From the entries below, copy out every line with "three" in it.

_ _ _ _ _ _ _

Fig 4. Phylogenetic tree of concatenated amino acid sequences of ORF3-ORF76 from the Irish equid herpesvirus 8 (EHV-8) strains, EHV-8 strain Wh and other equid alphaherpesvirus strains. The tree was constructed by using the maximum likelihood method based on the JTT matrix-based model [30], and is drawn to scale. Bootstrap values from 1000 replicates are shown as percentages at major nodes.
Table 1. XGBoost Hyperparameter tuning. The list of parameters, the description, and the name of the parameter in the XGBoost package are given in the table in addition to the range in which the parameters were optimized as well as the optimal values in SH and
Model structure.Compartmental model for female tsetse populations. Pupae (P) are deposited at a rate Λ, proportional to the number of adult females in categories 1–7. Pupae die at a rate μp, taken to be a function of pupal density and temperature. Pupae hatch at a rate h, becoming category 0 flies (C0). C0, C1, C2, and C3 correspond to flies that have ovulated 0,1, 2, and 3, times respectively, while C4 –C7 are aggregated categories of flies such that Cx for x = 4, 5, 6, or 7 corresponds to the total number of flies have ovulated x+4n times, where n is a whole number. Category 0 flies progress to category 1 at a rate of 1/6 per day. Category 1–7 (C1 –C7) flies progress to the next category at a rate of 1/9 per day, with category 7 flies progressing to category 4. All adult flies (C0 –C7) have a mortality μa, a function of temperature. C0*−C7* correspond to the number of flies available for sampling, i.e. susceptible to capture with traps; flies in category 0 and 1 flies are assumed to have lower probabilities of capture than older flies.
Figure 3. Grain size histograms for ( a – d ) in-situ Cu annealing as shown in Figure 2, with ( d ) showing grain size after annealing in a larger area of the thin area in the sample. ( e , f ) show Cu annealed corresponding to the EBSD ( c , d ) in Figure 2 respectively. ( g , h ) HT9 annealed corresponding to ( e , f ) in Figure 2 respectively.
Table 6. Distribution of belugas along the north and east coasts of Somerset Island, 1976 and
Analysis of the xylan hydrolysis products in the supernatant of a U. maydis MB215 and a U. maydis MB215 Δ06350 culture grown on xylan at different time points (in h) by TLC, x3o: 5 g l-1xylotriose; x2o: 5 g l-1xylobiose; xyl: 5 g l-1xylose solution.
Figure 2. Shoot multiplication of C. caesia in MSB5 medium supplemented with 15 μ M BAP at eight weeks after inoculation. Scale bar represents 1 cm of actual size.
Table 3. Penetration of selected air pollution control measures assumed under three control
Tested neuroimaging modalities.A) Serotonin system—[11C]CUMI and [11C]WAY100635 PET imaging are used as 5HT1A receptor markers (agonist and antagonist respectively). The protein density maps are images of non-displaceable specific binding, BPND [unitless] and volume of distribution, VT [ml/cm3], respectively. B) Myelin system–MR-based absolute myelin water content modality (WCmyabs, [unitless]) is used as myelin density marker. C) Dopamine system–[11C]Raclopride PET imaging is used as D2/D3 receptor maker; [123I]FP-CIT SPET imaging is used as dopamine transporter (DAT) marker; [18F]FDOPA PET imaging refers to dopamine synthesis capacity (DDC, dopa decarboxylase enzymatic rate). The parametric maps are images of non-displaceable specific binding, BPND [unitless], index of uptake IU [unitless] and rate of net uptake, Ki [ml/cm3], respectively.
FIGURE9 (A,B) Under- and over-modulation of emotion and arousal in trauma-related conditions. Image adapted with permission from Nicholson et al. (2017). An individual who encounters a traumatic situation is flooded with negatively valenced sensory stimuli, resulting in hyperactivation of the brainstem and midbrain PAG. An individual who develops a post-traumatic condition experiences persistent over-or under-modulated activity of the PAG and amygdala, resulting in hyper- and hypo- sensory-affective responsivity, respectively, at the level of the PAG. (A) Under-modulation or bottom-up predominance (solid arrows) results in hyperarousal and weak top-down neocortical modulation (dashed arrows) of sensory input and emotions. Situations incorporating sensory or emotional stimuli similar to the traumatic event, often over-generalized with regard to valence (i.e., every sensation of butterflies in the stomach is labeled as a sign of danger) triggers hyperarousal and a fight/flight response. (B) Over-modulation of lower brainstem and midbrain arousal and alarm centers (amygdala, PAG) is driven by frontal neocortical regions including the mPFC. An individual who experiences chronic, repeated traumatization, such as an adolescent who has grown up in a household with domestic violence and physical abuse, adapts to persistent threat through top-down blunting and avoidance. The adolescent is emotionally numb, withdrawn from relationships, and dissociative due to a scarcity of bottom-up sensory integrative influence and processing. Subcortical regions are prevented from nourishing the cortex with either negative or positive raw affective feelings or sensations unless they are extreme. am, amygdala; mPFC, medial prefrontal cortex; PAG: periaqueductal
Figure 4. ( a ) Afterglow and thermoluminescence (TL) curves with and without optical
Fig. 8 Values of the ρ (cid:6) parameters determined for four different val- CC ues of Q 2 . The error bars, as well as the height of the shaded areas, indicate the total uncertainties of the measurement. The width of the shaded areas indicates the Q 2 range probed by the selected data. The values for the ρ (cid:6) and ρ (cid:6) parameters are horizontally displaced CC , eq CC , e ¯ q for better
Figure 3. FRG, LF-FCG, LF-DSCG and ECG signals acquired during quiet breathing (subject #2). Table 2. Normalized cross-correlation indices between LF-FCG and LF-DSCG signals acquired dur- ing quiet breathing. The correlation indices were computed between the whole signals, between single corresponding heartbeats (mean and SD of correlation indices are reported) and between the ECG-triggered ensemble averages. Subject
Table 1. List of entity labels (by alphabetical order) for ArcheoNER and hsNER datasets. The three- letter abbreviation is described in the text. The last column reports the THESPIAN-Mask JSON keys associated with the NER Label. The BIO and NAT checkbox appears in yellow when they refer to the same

_ _ _ _ _ _ _

[Answer for this exercise]
Table 3. Penetration of selected air pollution control measures assumed under three control
Table 1. List of entity labels (by alphabetical order) for ArcheoNER and hsNER datasets. The three- letter abbreviation is described in the text. The last column reports the THESPIAN-Mask JSON keys associated with the NER Label. The BIO and NAT checkbox appears in yellow when they refer to the same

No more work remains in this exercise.